TAREFAS OBRIGATÓRIAS:
[1] Retorne sem nenhuma alteração o trecho da reportagem sobre influenciadores que vai de "Hoje, não é" até "Dona do Pedaço.".
[2] Com base na reportagem sobre influenciadores, responda:
(a) Que porcentagem dos participantes da pesquisa declarou se sentir amiga de seus influencers?
(b) Em que data a reportagem foi publicada?
(c) Qual personagem de Paolla Oliveira em A Dona do Pedaço é citada?

Receba por email.
Cadastre-se e receba grátis as principais notícias do Correio.
Da Redação
Publicado em 12 de agosto de 2019 às 06:20
- Atualizado há 2 anos
Já parou para pensar quantos influencers você segue nas redes sociais e qual o impacto deles em sua vida?
Se você nunca fez esse exercício, saiba que 80% das pessoas que responderam a uma pesquisa sobre hábitos digitais disseram gostar de acompanhar as vidas de alguns deles. Mais que isso: 60% disseram se sentir próximos de seus influencers favoritos, e 40% chegaram a confessar que se sentem amigos. Sim, amigos!
Se você é de “outro tempo”, e acha que está imune a essa sensação de se sentir tão próximo de alguém que você nunca viu pessoalmente - nem nunca lhe notou -, é só lembrar das paixões arrebatadoras por artistas e astros da novela que fez durante décadas muita gente correr atrás dos jornais e revistas para saber dos próximos capítulos, e também das vidas privadas de seus ídolos.
Hoje, não é preciso mais isso. Está tudo nas redes sociais, e são as próprias celebridades as primeiras a compartilharem.
Paolla Oliveira admite: só percebeu que ela própria era uma digital influencer depois do sucesso como Vivi Guedes na novela das 21h, A Dona do Pedaço.

LISTAGEM DE DADOS:
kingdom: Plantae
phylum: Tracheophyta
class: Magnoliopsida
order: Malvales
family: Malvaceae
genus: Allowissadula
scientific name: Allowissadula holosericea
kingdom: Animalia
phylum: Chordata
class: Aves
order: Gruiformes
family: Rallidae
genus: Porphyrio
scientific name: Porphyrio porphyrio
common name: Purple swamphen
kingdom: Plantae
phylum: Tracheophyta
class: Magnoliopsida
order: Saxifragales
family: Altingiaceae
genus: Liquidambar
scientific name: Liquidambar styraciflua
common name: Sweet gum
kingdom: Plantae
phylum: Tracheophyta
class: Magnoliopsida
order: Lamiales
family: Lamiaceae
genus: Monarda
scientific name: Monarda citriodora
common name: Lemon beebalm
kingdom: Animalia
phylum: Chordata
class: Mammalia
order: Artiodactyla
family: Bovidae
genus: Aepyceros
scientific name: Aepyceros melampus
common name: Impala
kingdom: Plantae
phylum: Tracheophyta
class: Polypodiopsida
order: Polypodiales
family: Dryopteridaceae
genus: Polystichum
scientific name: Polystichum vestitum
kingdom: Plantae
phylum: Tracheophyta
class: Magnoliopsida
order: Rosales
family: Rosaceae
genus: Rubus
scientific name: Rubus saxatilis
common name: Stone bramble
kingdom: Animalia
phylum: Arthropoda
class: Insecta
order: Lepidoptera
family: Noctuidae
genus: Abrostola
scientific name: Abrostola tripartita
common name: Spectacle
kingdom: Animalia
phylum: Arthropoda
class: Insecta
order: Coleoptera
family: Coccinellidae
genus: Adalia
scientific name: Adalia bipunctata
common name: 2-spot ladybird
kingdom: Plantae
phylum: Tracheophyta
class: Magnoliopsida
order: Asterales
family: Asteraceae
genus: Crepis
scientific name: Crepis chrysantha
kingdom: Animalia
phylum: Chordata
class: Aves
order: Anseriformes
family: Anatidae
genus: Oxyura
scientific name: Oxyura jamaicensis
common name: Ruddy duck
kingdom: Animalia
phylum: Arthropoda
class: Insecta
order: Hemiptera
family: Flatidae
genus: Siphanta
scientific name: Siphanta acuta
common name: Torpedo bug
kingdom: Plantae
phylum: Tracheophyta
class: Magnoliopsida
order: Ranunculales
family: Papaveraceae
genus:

CONJUNTO DE RESPOSTAS:
[1]
Hoje, não é preciso mais isso. Está tudo nas redes sociais, e são as próprias celebridades as primeiras a compartilharem.
Paolla Oliveira admite: só percebeu que ela própria era uma digital influencer depois do sucesso como Vivi Guedes na novela das 21h, A Dona do Pedaço.

[2]
(a) 40%.
(b) 12 de agosto de 2019.
(c) Vivi Guedes.